While quarantined in his South Ozone Park home, 25-year-old Japneet Singh was figuring out different ways to give back to healthcare workers and other essential personnel on the front lines of the coronavirus pandemic.
“I thought maybe I could donate supplies of personal protective equipment to hospitals, but after contacting a few vendors, they were out of stock,” Singh said.
It wasn’t until Singh saw his an Instagram post from a friend who works at Elmhurst Hospital and simply asked the question, “What is there we can do to help or at least show appreciation?”
“I then asked him, ‘What if we donated some pizza?’” Singh said. “Who says no to pizza, at least here in New York? Since I knew this would be out-of-pocket and it was the most affordable thing to do, he helped me organize through the nursing department to deliver the pizzas.”
Singh made his first delivery of 20 pizza pies to Elmhurst Hospital on March 31.
His initiative took off after posting on social media receiving wide support from friends, which then resulted in the creation of a GoFundMe account to raise money to purchase more pizzas at a discounted price from Papa John’s.
So far, Singh and his friends have made deliveries to Jamaica Hospital, Northwell Health Long Island Jewish Hospital and Kings County Hospital in Brooklyn.
“There were some hospitals getting more love than others, and when we went to Kings County, people were amazed saying, ‘We are always forgotten,’” Singh said. “After that, we thought about the grocery store workers, the folks working at Walmart, police precincts and FDNY stations.”
Singh also delivered small personal pizza pies to the homeless population at Jamaica Center.
A 2018 alum of CUNY Queens College, Singh is embodying the school’s motto: “We learn so that we may serve.”

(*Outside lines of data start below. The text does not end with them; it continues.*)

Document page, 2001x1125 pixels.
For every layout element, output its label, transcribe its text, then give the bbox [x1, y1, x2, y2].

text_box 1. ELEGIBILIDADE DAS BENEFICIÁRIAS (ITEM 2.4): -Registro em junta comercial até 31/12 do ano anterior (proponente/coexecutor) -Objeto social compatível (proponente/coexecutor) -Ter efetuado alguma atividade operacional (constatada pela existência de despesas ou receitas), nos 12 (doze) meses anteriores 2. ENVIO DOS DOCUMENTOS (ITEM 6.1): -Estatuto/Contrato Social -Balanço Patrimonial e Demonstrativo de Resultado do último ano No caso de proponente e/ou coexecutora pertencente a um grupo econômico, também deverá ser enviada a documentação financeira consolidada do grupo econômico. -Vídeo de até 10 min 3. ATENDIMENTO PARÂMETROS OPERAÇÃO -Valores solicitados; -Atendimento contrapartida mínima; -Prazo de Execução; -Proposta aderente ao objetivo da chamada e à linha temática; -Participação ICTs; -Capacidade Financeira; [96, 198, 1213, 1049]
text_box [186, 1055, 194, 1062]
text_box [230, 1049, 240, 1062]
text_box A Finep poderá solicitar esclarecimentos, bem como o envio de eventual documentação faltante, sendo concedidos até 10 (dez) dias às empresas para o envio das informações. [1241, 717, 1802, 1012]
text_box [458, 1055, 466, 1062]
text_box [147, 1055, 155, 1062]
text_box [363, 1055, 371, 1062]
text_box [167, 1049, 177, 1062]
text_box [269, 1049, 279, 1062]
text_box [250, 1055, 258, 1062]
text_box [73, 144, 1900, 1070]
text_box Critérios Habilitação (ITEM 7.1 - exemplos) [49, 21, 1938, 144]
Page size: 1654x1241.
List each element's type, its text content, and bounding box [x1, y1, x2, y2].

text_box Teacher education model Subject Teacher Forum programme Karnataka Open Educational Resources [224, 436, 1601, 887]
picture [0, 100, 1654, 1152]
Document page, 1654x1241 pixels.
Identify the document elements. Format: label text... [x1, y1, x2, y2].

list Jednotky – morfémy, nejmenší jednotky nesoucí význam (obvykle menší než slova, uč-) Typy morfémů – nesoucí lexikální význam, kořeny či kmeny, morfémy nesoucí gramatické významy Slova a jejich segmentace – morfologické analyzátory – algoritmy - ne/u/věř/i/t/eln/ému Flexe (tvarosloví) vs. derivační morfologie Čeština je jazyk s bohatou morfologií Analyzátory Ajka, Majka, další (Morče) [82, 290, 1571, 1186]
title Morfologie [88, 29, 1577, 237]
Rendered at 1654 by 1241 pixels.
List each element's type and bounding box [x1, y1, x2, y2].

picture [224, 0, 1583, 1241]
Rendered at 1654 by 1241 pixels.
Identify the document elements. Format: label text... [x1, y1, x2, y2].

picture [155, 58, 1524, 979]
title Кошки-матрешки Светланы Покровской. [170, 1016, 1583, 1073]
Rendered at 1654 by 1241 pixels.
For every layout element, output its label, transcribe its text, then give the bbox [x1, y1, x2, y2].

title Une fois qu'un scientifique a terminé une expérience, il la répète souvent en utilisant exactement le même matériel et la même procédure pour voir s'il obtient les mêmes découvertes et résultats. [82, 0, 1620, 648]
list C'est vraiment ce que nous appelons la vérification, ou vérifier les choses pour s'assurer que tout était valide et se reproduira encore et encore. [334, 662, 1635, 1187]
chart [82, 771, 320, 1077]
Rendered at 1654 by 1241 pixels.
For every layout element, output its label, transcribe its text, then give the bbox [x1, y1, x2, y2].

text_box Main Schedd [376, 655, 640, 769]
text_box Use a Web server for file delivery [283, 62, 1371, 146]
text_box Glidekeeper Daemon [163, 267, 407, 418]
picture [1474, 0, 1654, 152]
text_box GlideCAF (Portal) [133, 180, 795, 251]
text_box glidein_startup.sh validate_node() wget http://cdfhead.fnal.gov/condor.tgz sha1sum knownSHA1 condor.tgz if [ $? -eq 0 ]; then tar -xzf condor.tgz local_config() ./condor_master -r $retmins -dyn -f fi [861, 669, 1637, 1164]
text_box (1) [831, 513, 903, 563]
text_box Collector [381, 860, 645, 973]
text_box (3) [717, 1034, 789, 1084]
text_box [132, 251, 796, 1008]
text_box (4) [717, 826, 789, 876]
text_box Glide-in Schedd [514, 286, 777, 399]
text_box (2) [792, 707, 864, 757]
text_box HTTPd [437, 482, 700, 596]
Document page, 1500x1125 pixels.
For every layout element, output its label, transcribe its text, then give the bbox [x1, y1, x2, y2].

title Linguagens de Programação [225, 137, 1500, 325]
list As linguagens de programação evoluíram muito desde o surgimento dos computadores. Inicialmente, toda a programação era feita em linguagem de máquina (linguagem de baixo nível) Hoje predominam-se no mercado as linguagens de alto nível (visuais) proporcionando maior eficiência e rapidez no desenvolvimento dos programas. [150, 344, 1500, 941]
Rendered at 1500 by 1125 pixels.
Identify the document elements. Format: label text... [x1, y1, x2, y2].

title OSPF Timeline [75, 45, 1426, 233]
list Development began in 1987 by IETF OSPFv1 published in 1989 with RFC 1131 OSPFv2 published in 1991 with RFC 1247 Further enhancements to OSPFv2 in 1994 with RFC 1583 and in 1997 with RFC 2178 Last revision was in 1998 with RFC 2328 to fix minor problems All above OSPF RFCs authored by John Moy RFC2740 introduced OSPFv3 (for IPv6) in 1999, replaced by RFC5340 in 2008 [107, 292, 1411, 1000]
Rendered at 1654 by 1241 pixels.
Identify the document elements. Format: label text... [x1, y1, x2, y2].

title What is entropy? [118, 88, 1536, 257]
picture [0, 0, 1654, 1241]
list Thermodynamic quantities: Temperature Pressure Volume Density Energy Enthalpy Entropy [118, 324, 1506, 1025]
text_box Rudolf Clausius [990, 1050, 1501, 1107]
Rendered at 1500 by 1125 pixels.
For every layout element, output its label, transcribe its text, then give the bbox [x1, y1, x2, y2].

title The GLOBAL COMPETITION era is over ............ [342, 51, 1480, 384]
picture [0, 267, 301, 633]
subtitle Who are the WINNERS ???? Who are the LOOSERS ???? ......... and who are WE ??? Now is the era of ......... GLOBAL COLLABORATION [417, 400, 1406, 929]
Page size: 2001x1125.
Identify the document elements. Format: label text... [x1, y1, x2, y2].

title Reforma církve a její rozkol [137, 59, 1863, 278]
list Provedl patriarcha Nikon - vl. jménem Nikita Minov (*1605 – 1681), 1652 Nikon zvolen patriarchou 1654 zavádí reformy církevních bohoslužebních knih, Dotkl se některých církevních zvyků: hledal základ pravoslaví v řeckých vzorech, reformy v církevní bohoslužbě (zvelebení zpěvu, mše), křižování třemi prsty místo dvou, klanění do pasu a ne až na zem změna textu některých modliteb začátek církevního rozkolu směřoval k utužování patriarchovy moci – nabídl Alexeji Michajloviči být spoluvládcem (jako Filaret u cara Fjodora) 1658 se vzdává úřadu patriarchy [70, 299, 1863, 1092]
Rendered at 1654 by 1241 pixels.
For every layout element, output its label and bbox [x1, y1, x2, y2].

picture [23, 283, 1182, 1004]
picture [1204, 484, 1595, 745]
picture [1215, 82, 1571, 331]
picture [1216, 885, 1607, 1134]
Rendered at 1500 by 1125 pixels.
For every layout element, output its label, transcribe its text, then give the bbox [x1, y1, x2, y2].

After graduating from Queens College, where he served as student body president for two years, Singh became engaged in local politics becoming a member of Community Board 10 — which covers Howard Beach, Ozone Park, South Ozone Park, South Richmond Hill, Lindenwood and Rockwood Park.
He received a proclamation from Councilman Rory Lancman and the Queens Delegation for his contribution to the community.
“Most of us are first-generation college grads — mostly from immigrant families — and we want to make a difference in the community, and I think what we learn in CUNY and the humbling backgrounds we have gives us the mindset to do that,” Singh said.
He is also a member of the Sikh Coalition, a nonprofit organization working to protect Sikh civil liberties across the United States, while also highlighting the religion and positive work of Sikhs worldwide.
In June 2019, Singh founded the New York Sikh Council to create a platform for the youth. Its mission is to spread love, peace and unity, as well as raise awareness of Sikhs within the diverse communities of New York.
As faith communities join together to help each other during the coronavirus crisis, Singh said, hopefully they can continue the momentum after the pandemic is over.
“When it comes to bringing faiths together, New York City does a great job in doing that, and we have so many programs geared towards everyone — culture, race, gender, identity,” Japneet said. “In times of need people of all faiths are coming together and helping out their brothers and sisters next door, and that’s going to define what this pandemic’s history is going to be. It’s really going to depend on how unified we are once this is done.”